The Thermal and Evolved Gas Analyzer will tell Boynton and his team, which designed the instrument, how much water is frozen in Mars' soil.

The instrument will gather and heat Martian dirt, recording how much ice is melted in the process.

Boynton hopes to determine if there was enough water on the planet at one point to support life.

"We know that Mars had a large amount of water at one point," he said, "But what happened to it?"

If the water is accessible in ice form, such data will be significant if people colonize the planet in the future, Boynton said.

Cassini star images

The $3 billion Cassini mission to Saturn will return its first photographs in January.

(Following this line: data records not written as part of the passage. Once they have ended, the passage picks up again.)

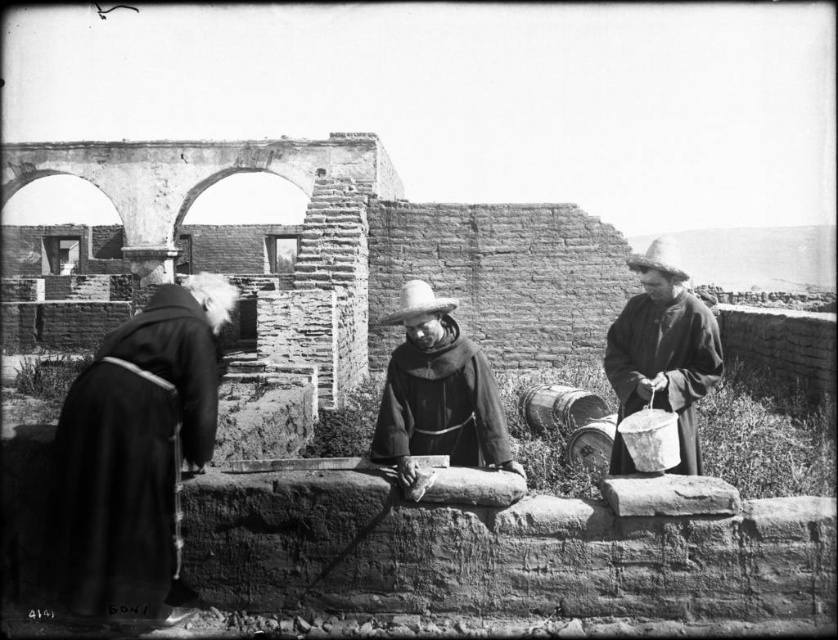
You are a historian trying to determine if two people in dark woolen robes are within shouting distance of each other in the historical photograph. The dark woolen robe at left and the dark brown woolen robe at right are present. Can you confirm if they can hear each other without raising their voices?

The dark woolen robe at left and the dark brown woolen robe at right are 54.09 feet apart. Since shouting distance is typically around 50 feet, they would need to raise their voices slightly to hear each other, but it is possible without shouting excessively.

Looking at this image, you are a tailor in this historical setting and need to determine which robe can accommodate a larger embroidery design. Based on the image, which robe between the smooth brown robe at center and the dark brown woolen robe at right is more suitable?

The dark brown woolen robe at right is larger than the smooth brown robe at center, making it more suitable for a larger embroidery design.

You are an observer standing in front of the stone wall. You see the dark woolen robe at left and the smooth brown robe at center. Which robe is wider?

The smooth brown robe at center is wider than the dark woolen robe at left.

The premier images received by UA scientists will be simple test shots of a star. Cassini will follow with images of the moon and Venus early next summer.

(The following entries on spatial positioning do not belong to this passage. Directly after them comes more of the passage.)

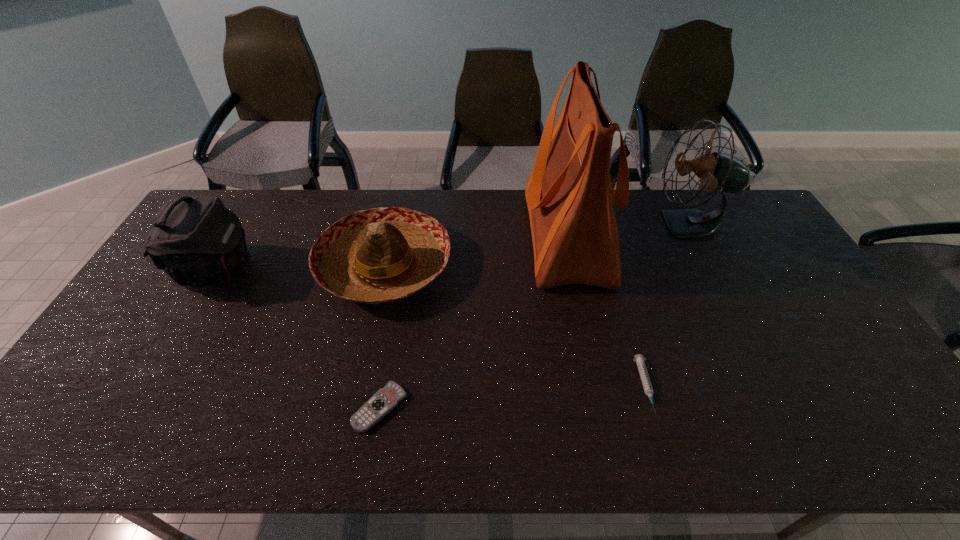
This screenshot has height=540, width=960. I want to click on free space between the remote control and the tallest object, so click(473, 322).

You are a GUI agent. You are given a task and a screenshot of the screen. Output one action in this format:
    pyautogui.click(x=<x>, y=<y>)
    Task: Click on the free point between the shoulder bag and the syringe
    This screenshot has height=540, width=960.
    Given the screenshot: What is the action you would take?
    pyautogui.click(x=432, y=329)

This screenshot has width=960, height=540. What are the coordinates of `unoccupied position between the leftmost object and the remote control` in the screenshot? It's located at (300, 339).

The portraits of the moon could reveal new data about the satellite, said Carolyn Porco, UA lunar and planetary scientist.

Porco, leader of the Cassini imaging team, said she is eager for the spacecraft to reach Saturn in 2004.

"We're waiting with baited breath to get there," Porco said.

The Cassini mission has myriad aims.

Spacecraft will examine the surface details of Saturn's moon Titan. The moon has an atmosphere denser than Earth's, and no human instrument has ever penetrated its occluding cloud system.

Scientists know organic material exists on Titan that is very similar to the gases that once swirled on Earth's young surface, Drake said.

Porco anticipates theorizing the process of life's origin on Earth from studying Titan's data.

"It's like looking backward in time," she said. "Life is not about to burst forth on Titan - there is no liquid water - but we will see chemical processes like those at the beginning of Earth."

Porco's team will also make movies of Saturn's surface - a uniquely active planet with 200 mile per hour winds whipping around the globe.

Porco said she looks forward to studying Saturn in depth.

"We're waiting with baited breath to get there," she said. "This is going to be very dramatic."

In other space news:

UA lunar and planetary scientists Bob Strom and Boynton will collaborate with researchers at Johns Hopkins University in designing a mission to visit Mercury.

If NASA selects it for engagement, the scientists will examine the surface structure of the planet and gather "some insight as to how the solar system formed," Boynton said.

In the Near Earth Asteroid Rendezvous, a probe will be propelled to Eros, a small asteroid that orbits on a path near Earth's route around the sun.

The asteroid is composed of minerals that have hardly been disturbed since the solar system formed. Examination of the chunk of rock could tell humans about their planet's prehistorical composition.

The UA Center for Creative Photography will show Mars photographs composed by lunar and planetary researcher Peter Smith after the Voyager mission.

The pictures will be on display from Dec. 11 through Jan. 24.